Now, imagine a system where people are compensated for sharing their data, rewarded in direct micro-payments for being on email lists for companies and brands that they love and respect. Imagine that individuals benefit directly and immediately from engaging with brands and sharing their data. Imagine that data can no longer be tampered with because human intervention has been moved to the perimeters and exchanges are now sanctioned and implemented by algorithms and processes like smart contracts and not by ‘middlemen’.

Think verification

Fraud — and the lack of transparency that enables it — is a growing problem for businesses around the world.
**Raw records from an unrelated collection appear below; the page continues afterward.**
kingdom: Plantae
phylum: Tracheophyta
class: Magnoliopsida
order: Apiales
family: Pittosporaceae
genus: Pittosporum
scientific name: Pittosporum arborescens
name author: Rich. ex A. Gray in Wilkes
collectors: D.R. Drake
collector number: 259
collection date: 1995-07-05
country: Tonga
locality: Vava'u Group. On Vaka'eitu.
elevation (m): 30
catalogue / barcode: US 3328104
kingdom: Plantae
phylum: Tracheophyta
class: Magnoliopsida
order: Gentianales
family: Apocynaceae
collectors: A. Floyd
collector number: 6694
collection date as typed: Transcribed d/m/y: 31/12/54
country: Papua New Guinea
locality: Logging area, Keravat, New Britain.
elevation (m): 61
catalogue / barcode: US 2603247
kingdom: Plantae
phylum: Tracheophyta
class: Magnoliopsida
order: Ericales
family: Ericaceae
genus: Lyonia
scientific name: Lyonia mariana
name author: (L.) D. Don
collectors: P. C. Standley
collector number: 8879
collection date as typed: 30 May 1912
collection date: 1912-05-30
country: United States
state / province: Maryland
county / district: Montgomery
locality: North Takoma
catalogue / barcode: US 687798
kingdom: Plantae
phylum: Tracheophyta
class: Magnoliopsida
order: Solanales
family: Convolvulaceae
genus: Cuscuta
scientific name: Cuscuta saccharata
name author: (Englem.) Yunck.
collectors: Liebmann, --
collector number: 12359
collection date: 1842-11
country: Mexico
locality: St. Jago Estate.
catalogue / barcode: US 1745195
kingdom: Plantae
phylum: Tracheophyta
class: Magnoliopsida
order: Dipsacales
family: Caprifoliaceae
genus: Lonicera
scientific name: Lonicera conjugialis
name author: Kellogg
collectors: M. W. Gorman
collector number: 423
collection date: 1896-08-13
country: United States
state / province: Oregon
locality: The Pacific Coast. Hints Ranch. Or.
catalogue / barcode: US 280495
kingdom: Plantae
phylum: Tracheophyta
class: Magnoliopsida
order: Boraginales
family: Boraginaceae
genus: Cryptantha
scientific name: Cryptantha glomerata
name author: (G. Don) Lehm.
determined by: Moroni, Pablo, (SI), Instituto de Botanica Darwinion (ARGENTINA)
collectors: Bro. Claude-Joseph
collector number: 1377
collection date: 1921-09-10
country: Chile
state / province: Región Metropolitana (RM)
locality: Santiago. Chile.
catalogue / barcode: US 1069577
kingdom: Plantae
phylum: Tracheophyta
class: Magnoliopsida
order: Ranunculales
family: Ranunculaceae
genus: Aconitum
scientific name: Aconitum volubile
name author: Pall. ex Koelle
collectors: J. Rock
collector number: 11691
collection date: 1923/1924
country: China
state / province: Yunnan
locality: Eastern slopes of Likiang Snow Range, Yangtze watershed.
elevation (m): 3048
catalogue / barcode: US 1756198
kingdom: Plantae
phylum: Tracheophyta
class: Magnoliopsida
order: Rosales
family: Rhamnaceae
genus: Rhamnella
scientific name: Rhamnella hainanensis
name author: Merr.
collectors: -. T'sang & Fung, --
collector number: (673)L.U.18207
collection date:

The transparent public ledger that blockchain tech offers for paid advertising clicks could drastically reduce the current click fraud epidemic that many advertisers are suffering from. There is an inordinate number of middlemen along the path leading from ad to intended audience. It is currently very difficult to understand who has seen ads, when and where. Decentralized blockchain tech reduces reporting time, improves reporting accuracy, reduces fraud, and reduces costs in the advertising supply chain and at each point provides verified data for marketers to analyse. Users/ consumers hold verified identity profiles and exchange information with brands who themselves are kept in check with the transparency of a decentralized ledger.

In a world currently in seeming chaos following ‘mistrust events’ like the financial crisis in 2007, the social-media effect on the elections in the US and Brexit in the UK, the current ‘fake news’ epidemic… blockchain tech can be seen (perhaps idealistically but we all need something to hope for) as a light at the end of the tunnel as a way to mitigate this climate of mistrust. Brands take note, transparency is coming.